Exercise data:
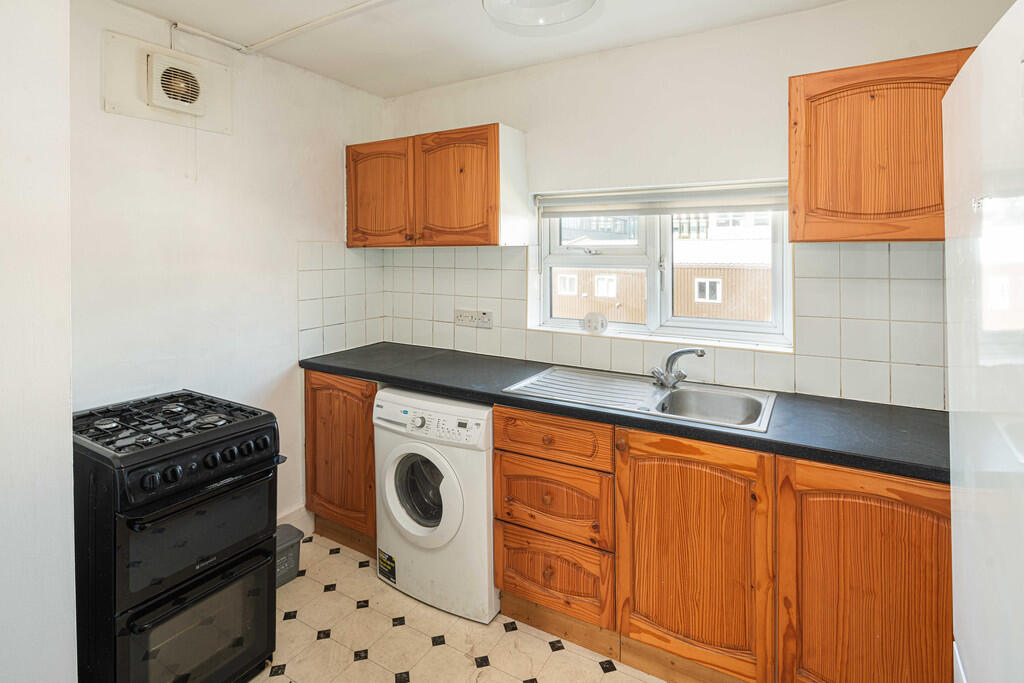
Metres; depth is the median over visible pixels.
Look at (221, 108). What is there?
extractor fan
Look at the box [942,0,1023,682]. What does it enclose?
refrigerator
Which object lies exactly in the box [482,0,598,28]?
ceiling light
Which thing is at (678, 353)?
tap
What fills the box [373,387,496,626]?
washing machine
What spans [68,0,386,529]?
left wall
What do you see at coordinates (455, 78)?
ceiling
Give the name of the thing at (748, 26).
back wall
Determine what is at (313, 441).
base cabinet
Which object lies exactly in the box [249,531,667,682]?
floor
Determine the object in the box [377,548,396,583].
energy label
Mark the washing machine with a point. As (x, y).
(451, 480)
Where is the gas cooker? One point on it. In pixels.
(213, 462)
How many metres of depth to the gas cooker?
1.51 m
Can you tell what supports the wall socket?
attached to the tile backsplash at (816, 253)
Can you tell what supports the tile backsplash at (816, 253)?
attached to the back wall at (748, 26)
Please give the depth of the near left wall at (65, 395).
1.19 m
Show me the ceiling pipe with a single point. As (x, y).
(269, 40)
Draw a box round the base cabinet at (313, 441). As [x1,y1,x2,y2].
[303,369,377,554]
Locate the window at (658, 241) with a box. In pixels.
[534,181,791,350]
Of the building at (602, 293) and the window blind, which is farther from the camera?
the building at (602, 293)
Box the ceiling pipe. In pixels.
[169,0,390,54]
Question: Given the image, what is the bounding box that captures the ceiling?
[105,0,859,96]
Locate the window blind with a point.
(710, 210)
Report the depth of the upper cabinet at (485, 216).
2.40 m
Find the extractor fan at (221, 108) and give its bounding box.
[102,29,230,132]
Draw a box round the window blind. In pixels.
[536,180,788,216]
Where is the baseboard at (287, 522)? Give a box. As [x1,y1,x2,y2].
[276,503,313,533]
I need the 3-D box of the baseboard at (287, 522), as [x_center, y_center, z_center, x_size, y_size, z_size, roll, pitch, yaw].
[-1.382,1.084,2.234,0.018,0.142,1.071,2,5,31]
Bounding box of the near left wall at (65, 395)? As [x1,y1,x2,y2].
[0,0,74,682]
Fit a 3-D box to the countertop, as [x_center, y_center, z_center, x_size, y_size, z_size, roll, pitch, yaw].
[0.303,0.311,2.152,2.933,0.044,0.651,2,5,31]
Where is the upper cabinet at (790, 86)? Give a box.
[789,49,977,241]
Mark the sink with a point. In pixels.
(654, 389)
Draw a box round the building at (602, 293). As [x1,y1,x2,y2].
[553,210,775,322]
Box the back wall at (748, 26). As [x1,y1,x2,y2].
[374,0,1019,402]
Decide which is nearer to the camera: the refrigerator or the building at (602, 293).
the refrigerator
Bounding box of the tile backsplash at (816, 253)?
[298,238,941,412]
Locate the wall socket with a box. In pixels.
[454,308,492,328]
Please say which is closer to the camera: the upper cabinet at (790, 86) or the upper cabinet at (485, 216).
the upper cabinet at (790, 86)
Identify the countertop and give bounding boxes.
[302,340,944,482]
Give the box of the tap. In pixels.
[649,347,705,389]
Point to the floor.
(560, 654)
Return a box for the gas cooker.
[73,388,287,682]
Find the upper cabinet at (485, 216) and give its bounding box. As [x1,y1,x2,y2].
[345,123,531,247]
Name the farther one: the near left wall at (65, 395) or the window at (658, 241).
the window at (658, 241)
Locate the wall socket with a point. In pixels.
(465, 317)
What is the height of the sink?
0.155 m
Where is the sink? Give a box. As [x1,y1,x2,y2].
[506,365,776,433]
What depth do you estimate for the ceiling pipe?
2.08 m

Requirement:
From the first line of the material to the last, retype everything exactly except the images.

Task response:
Metres; depth is the median over visible pixels.
Look at (221, 108). What is there?
extractor fan
Look at the box [942,0,1023,682]. What does it enclose?
refrigerator
Which object lies exactly in the box [482,0,598,28]?
ceiling light
Which thing is at (678, 353)?
tap
What fills the box [373,387,496,626]?
washing machine
What spans [68,0,386,529]?
left wall
What do you see at coordinates (455, 78)?
ceiling
Give the name of the thing at (748, 26).
back wall
Determine what is at (313, 441).
base cabinet
Which object lies exactly in the box [249,531,667,682]?
floor
Determine the object in the box [377,548,396,583].
energy label
Mark the washing machine with a point. As (x, y).
(451, 480)
Where is the gas cooker? One point on it. In pixels.
(213, 462)
How many metres of depth to the gas cooker?
1.51 m
Can you tell what supports the wall socket?
attached to the tile backsplash at (816, 253)
Can you tell what supports the tile backsplash at (816, 253)?
attached to the back wall at (748, 26)
Please give the depth of the near left wall at (65, 395).
1.19 m
Show me the ceiling pipe with a single point. As (x, y).
(269, 40)
Draw a box round the base cabinet at (313, 441). As [x1,y1,x2,y2].
[303,369,377,554]
Locate the window at (658, 241) with a box. In pixels.
[534,181,791,350]
Of the building at (602, 293) and the window blind, which is farther from the camera?
the building at (602, 293)
Box the ceiling pipe. In pixels.
[169,0,390,54]
Question: Given the image, what is the bounding box that captures the ceiling?
[105,0,859,96]
Locate the window blind with a point.
(710, 210)
Report the depth of the upper cabinet at (485, 216).
2.40 m
Find the extractor fan at (221, 108) and give its bounding box.
[102,29,230,132]
Draw a box round the window blind. In pixels.
[536,180,788,216]
Where is the baseboard at (287, 522)? Give a box. As [x1,y1,x2,y2].
[276,503,313,533]
I need the 3-D box of the baseboard at (287, 522), as [x_center, y_center, z_center, x_size, y_size, z_size, roll, pitch, yaw].
[-1.382,1.084,2.234,0.018,0.142,1.071,2,5,31]
Bounding box of the near left wall at (65, 395)? As [x1,y1,x2,y2].
[0,0,74,682]
Fit a 3-D box to the countertop, as [x_center, y_center, z_center, x_size, y_size, z_size, roll, pitch, yaw].
[0.303,0.311,2.152,2.933,0.044,0.651,2,5,31]
Where is the upper cabinet at (790, 86)? Give a box.
[789,49,977,241]
Mark the sink with a point. In pixels.
(654, 389)
Draw a box round the building at (602, 293). As [x1,y1,x2,y2].
[553,210,775,322]
Box the back wall at (748, 26). As [x1,y1,x2,y2].
[374,0,1019,402]
Decide which is nearer to the camera: the refrigerator or the building at (602, 293).
the refrigerator
Bounding box of the tile backsplash at (816, 253)?
[298,238,941,412]
Locate the wall socket with a box. In pixels.
[454,308,492,328]
Please say which is closer to the camera: the upper cabinet at (790, 86) or the upper cabinet at (485, 216).
the upper cabinet at (790, 86)
Identify the countertop and give bounding boxes.
[302,340,944,482]
Give the box of the tap. In pixels.
[649,347,705,389]
Point to the floor.
(560, 654)
Return a box for the gas cooker.
[73,388,287,682]
Find the upper cabinet at (485, 216) and give its bounding box. As [x1,y1,x2,y2].
[345,123,531,247]
Name the farther one: the near left wall at (65, 395) or the window at (658, 241).
the window at (658, 241)
Locate the wall socket with a point. In pixels.
(465, 317)
What is the height of the sink?
0.155 m
Where is the sink? Give a box. As [x1,y1,x2,y2].
[506,365,776,433]
What depth do you estimate for the ceiling pipe?
2.08 m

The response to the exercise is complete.